▸ **Reading passage**
%%

Have you eaten today? If not was it because you chose not to or because you didn’t have enough money to do so? And if you have, did you have to think carefully about what you could afford, or did you eat whatever you fancied?
Whoever we are, and however much money we do or don’t have, a lot of the time we’re so focussed on living our daily lives we (understandably) don’t stop to think about how we’ve got to where we are – whether that’s making difficult choices about how we spend our last few coins, having so much money we don’t know what to do with it, or something in between.
It’s also easy to forget how connected our lives, and our money, really are. We can all get our heads around the idea that if someone takes too much of something, someone else will have less, but when it comes to poverty we’re often told that ‘we’re born into it’, or ‘it’s just the economy’, or ‘the wealth will trickle down’, or ‘we’re just lazy/unlucky/unfortunate’. These are such powerful stories that they’re easy to believe, but they all hide the fact that poverty is created – it doesn’t happen by chance.
Imagine two children – one child grows up in a house that’s warm and dry, with shelves full of books and a fridge full of food; parents who can afford to stay at home and look after them; a private education in a well-resourced school with teachers who love their jobs; and, as an adult, access to loans and internships and connections. Today they live comfortably, with a lifestyle like their parents and children of their own.
The other child grows up in a damp, noisy, busy house, with parents who must work several jobs; education in a school with large classes, little funding and stressed teachers; and, as an adult, no access to loans, financial commitments at home and little help finding work. Today they live in poverty, with a lifestyle like their parents and children of their own.
Imagine two countries – one country fosters innovation and develops its industries; it travels across the world to trade with other civilisations; it manufactures weapons which it sells to others; it forces millions of people from other lands to leave their families, jobs and lives to work for them in slavery; it divides up continents and groups of people and rules over them – creating new countries where citizens must work power the empire’s economy; its companies take billions of dollars of resources from other countries without fair retribution whilst damaging ecosystems; it lends money to other countries with an expectation to be repaid with interest; it teaches its values, religion and worldview and wages war on countries and people who do not play by its rules. Now this country is (largely) economically, politically and societally stable, with a large proportion of its population living comfortably above the poverty line.

%%

▸ **Records for this exercise**
%%

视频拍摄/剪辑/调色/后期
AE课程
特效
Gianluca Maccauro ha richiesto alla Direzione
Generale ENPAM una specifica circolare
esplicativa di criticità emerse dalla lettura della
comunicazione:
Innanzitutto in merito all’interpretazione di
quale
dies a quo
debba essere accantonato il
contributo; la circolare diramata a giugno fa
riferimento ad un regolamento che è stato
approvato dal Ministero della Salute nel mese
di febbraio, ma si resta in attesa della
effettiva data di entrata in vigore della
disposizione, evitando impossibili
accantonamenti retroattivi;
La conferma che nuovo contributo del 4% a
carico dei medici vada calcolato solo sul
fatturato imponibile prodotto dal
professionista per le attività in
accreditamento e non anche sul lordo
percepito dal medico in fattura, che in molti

%%

▸ **Directions**
1. Tally the lines in the listing that contain the word "della", and give only the number.
2. Please continue the passage about poverty, starting right after its last sentence.

▸ **Answers by item number**
1. 4

2.
The other country fosters innovation and develops its industries; it begins trading with visiting nations from overseas; it buys weapons manufactured there; millions of its people are forced to leave their families, jobs and lives to work abroad in slavery or are killed; its people are divided up into new territories and ruled over by foreign countries and forced to grow crops to power foreign economies; its resources are extracted by multinational corporations from abroad and both produce and profit are sent overseas leaving only environmental devastation; it borrows large sums of money from other nations to try and compensate with so much interest it can never be repaid; its values, religions and worldview are criticised, undermined and systematically destroyed, and it is physically attacked if it doesn’t play by the rules. Now this country is economically, politically and societally unstable, with a large proportion of its population living in poverty and hunger.
There are hundreds of stories, just like these, that show that poverty exists because it is created.
You only have to do the maths… the 85 richest people in the world have the same amount of wealth as the poorest 3 billion. Is that just a coincidence?
Every year 18 times more money leaves poor countries in the global south than trickles into them... and we wonder why they’re poor?
This month, the United Nations’ Sustainable Development Goals are telling us a good-news story, and it’s one we all want to hear – that things are getting better and that if we keep doing things largely in the same way, with charities and technical fixes we can end centuries of global poverty creation by 2030.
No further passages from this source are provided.